Por se tratar de uma estratégia eficiente no combate ao analfabetismo, as Salas de Recurso estão ganhando investimentos, tanto na aquisição de matérias e brinquedos, quanto na formação dos profissionais que atuam no espaço. Em maio, a Secretaria Municipal da Educação promoveu uma formação continuada para as professoras acolhedoras. O objetivo do curso foi debater a importância do vínculo com os pais que precisam estar seguros e compreender a proposta do serviço. Também foi discutido no curso a ampliação de propostas recreativas, pedagógicas e lúdicas que podem e devem ser colocadas em prática com as crianças, durante o tempo de acolhimento.

Permanência

Outras medidas colocadas em prática pelo projeto Cereja têm ajudado a permanência dos jovens e adultos que retornam ou iniciam tardiamente o processo de escolarização. As unidades integradas ao projeto se tornam espaços qualificados de ensino e aprendizagem.

Além da Sala de Acolhimento, os estudantes das modalidades de EJA também contam com a possibilidade de participar de cursos profissionalizantes por meio do Programa Nacional de Acesso ao Ensino Técnico (Pronatec). São 400 estudantes matriculados no Pronatec pela rede municipal, nos cursos de Massagista, Operador de Computador e Fotógrafo. Essa modalidade de ensino está presente nas escolas municipais Dona Pompília, Augusta, Enéas Faria, Raquel Mader e Brandão.

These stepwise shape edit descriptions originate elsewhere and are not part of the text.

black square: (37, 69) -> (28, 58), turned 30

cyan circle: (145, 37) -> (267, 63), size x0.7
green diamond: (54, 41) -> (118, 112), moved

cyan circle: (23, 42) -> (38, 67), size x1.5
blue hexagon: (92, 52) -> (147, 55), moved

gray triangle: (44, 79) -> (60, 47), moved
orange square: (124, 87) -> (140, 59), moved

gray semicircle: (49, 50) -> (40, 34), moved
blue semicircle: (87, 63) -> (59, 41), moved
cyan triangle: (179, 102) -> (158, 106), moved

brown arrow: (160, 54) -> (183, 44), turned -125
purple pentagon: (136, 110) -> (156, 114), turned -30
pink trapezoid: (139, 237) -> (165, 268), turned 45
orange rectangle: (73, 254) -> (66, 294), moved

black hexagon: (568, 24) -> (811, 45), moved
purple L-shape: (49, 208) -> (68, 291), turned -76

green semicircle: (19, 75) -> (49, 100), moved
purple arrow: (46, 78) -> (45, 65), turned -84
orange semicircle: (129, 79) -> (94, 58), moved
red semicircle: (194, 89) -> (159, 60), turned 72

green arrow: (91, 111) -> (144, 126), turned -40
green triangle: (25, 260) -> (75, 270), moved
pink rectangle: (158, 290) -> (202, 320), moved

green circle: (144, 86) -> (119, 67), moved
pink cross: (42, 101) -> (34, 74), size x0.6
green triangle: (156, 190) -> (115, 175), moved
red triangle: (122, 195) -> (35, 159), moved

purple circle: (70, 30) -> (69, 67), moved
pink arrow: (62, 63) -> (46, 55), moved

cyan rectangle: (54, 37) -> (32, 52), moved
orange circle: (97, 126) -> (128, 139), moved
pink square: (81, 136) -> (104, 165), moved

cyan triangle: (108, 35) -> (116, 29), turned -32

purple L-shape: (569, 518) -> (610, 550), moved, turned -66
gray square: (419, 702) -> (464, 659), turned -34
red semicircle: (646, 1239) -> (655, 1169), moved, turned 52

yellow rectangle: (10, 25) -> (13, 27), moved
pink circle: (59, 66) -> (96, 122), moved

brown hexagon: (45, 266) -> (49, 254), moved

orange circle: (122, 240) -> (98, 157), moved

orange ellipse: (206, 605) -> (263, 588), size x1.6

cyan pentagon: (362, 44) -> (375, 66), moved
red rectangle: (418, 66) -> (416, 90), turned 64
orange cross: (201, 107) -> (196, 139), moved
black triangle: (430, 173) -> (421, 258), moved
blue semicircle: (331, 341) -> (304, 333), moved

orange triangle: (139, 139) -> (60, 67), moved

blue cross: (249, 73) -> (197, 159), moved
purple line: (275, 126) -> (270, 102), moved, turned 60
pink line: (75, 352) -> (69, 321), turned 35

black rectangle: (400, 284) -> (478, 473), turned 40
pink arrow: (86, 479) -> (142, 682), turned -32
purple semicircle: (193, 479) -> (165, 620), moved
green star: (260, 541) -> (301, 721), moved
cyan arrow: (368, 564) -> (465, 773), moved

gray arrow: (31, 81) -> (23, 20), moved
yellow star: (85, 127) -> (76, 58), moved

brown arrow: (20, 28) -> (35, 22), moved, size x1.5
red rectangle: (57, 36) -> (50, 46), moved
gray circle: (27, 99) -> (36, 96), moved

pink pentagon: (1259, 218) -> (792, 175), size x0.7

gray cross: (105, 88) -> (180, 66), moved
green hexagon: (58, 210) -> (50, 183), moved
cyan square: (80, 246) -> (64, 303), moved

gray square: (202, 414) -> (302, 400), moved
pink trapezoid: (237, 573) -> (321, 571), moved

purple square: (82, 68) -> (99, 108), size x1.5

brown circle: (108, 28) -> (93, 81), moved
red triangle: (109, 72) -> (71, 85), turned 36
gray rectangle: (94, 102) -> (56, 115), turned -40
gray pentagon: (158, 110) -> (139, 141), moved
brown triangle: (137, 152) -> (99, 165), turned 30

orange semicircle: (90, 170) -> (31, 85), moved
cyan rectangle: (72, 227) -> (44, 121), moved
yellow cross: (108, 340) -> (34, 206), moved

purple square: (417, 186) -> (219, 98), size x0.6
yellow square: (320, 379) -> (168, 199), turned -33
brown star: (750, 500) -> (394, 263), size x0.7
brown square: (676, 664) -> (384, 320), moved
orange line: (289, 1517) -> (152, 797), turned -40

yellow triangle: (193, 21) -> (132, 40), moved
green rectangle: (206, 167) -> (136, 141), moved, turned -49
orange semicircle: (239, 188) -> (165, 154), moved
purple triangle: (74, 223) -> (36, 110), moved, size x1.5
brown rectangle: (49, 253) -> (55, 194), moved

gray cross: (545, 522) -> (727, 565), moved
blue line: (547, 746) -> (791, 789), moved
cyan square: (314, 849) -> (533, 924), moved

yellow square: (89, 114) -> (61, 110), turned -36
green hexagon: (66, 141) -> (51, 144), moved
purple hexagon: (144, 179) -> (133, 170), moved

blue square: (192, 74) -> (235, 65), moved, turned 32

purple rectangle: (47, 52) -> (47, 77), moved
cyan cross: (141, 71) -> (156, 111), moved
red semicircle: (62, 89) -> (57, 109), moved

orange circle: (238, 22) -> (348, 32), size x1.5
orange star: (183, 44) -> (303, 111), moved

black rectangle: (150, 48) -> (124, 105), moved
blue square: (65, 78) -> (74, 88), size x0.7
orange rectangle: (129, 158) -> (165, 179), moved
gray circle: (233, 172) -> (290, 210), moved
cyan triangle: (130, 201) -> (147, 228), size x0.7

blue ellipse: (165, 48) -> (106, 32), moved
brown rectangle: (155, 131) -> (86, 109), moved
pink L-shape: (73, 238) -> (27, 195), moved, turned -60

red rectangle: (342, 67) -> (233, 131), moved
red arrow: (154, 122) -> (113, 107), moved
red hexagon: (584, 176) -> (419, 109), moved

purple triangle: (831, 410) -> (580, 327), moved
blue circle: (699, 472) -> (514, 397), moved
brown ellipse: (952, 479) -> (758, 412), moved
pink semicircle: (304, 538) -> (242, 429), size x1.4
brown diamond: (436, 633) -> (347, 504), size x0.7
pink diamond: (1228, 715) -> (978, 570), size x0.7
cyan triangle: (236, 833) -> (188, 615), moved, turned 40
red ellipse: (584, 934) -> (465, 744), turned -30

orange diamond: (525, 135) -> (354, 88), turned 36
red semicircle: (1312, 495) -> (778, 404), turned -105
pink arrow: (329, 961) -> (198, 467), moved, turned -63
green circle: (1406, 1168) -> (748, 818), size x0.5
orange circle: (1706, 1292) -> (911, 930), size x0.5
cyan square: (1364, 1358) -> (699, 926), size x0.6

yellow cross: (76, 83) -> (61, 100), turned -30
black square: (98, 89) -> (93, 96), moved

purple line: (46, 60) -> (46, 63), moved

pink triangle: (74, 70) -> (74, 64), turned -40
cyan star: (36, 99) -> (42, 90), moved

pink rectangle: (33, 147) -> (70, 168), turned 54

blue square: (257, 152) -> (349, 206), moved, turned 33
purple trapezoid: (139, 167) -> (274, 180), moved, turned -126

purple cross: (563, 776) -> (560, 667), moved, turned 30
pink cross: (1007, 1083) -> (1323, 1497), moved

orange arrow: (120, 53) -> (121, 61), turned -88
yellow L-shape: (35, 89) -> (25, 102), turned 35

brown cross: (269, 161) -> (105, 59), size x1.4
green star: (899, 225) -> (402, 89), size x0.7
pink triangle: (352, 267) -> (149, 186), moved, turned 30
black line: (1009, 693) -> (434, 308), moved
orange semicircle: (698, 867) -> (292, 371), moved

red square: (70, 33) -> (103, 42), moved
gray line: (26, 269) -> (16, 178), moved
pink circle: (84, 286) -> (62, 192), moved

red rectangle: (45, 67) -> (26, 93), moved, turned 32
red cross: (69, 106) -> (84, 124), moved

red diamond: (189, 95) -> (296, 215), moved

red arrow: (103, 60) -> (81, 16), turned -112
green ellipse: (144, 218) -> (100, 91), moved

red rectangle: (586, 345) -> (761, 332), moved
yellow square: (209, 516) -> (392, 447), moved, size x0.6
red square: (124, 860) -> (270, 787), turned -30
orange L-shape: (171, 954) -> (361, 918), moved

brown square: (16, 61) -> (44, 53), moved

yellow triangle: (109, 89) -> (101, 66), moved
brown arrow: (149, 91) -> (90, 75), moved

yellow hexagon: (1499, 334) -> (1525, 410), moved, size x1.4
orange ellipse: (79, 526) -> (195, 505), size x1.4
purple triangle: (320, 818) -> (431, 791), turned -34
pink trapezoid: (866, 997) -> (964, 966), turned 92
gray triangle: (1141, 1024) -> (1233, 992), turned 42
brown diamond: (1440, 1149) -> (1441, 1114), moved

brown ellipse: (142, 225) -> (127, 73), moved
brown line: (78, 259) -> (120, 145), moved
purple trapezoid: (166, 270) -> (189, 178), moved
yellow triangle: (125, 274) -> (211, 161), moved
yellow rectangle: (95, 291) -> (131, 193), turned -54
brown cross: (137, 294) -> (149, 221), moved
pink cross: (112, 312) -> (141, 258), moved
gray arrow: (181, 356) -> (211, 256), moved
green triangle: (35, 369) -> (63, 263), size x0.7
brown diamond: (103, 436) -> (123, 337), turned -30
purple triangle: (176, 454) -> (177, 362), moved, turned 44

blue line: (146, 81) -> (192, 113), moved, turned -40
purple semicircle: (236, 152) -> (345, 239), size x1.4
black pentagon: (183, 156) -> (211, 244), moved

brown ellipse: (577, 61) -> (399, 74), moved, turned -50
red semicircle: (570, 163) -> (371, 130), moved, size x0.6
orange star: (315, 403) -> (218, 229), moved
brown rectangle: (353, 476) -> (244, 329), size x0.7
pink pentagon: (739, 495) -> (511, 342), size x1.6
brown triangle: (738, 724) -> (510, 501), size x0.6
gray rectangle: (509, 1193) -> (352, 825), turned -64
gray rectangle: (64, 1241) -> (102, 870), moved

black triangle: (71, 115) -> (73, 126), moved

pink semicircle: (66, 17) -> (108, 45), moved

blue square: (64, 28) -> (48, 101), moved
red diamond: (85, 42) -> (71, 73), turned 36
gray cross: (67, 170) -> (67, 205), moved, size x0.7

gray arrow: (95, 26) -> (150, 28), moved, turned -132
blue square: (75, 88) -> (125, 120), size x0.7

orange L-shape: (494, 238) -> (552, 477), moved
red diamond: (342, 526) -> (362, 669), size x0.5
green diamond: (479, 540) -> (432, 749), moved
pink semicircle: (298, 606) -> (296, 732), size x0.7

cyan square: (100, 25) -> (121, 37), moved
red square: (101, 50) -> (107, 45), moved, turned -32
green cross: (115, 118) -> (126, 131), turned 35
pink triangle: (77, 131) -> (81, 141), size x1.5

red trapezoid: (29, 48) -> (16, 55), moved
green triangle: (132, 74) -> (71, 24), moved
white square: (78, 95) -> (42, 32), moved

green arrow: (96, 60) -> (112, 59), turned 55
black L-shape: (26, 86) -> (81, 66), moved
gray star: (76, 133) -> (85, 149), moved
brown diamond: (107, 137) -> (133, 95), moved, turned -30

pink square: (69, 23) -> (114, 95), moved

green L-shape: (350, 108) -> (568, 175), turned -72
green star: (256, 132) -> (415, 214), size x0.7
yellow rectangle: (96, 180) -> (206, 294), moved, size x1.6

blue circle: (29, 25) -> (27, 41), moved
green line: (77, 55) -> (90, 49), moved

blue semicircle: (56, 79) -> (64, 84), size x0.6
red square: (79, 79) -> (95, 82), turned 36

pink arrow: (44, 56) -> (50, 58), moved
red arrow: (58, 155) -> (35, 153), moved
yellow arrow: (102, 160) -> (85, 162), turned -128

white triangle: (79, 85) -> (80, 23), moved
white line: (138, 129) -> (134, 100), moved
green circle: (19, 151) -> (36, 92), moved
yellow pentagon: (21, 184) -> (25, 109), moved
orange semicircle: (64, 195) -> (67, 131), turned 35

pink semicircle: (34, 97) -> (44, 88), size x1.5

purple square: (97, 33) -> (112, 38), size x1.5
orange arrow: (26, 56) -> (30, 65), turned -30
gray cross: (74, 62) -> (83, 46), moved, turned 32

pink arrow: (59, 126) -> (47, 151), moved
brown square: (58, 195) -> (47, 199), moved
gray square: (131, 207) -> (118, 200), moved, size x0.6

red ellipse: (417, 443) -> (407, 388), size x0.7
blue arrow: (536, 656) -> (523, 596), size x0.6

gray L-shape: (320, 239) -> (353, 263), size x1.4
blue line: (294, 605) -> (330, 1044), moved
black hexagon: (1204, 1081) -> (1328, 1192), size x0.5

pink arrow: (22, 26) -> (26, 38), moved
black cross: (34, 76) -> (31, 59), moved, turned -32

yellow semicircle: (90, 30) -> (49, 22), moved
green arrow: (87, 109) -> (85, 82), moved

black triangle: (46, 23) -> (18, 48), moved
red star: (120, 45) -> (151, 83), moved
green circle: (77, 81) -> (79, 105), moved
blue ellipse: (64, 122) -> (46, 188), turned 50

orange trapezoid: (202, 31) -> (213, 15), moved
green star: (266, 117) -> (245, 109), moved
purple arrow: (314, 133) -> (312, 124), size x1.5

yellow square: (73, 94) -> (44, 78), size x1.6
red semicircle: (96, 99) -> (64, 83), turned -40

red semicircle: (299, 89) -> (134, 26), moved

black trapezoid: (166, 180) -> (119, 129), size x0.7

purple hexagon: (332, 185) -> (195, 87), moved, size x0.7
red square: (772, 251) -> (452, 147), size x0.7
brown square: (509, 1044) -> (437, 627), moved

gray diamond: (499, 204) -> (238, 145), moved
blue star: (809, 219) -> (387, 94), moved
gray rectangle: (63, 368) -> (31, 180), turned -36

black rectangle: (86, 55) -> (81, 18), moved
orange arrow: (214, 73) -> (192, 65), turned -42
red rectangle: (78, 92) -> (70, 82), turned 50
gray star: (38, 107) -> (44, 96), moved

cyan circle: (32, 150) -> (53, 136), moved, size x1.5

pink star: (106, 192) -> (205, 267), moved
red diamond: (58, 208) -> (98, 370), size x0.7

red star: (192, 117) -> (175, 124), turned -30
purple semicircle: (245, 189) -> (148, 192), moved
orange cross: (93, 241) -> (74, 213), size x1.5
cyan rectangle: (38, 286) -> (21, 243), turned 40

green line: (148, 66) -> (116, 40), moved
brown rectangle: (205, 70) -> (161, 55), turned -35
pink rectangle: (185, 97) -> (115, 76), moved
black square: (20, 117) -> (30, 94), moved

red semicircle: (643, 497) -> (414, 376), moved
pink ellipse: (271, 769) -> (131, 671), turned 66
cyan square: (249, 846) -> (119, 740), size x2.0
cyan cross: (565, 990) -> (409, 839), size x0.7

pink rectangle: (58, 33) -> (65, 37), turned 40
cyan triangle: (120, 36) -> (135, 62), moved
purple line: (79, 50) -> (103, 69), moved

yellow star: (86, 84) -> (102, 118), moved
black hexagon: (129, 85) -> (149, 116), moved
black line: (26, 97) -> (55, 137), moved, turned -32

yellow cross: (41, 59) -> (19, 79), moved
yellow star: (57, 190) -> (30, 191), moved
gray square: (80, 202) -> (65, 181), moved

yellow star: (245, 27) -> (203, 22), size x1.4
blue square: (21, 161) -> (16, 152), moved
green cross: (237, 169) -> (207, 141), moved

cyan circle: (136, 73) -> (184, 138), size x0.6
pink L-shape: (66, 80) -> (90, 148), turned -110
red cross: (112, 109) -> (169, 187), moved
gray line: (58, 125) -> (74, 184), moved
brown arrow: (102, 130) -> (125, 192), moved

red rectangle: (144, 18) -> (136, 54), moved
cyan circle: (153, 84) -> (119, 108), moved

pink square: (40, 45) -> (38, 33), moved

Atividades esportivas, postos descentralizados de serviços como documentação, vacinação, e fortalecimento do vínculo com as Unidades de Saúde, além de palestras são outras ações do projeto. “Temos como meta inicial a implantação de ao menos uma unidade do Cereja em cada regional da cidade”, disse a Secretária Municipal da Educação, Roberlayne Borges Roballo.

Iniciativa

Curitiba é a capital com o menor índice de analfabetos, são 2,1% da população. Ainda assim, 30 mil pessoas precisam ingressar ou retornar aos bancos escolares e, para isso, estratégias inovadoras como o Cereja estão sendo colocadas em prática pela administração municipal. Entre os diferenciais do projeto está a possibilidade de oferecer diferentes formas de alfabetizar, com propostas voltadas as especificidades de cada grupo.

Jovens interessados na ascensão no mercado de trabalho têm currículo que privilegia o desenvolvimento das competências, enquanto pessoas de mais idade – principalmente as mulheres acima dos 60 – contam com turmas que funcionam no período da manhã.

Projeto Cereja:

Atua em três regionais de Curitiba: Cajuru, Pinheirinho e Bairro Novo

São 600 estudantes nas diversas modalidades de ensino

Salas de Acolhimento

Escolas onde há o espaço: Senador Enéas Faria, Augusta Ribas, Dona Pompilia, Helena Kolody, Rachel Mader e Professor Brandão.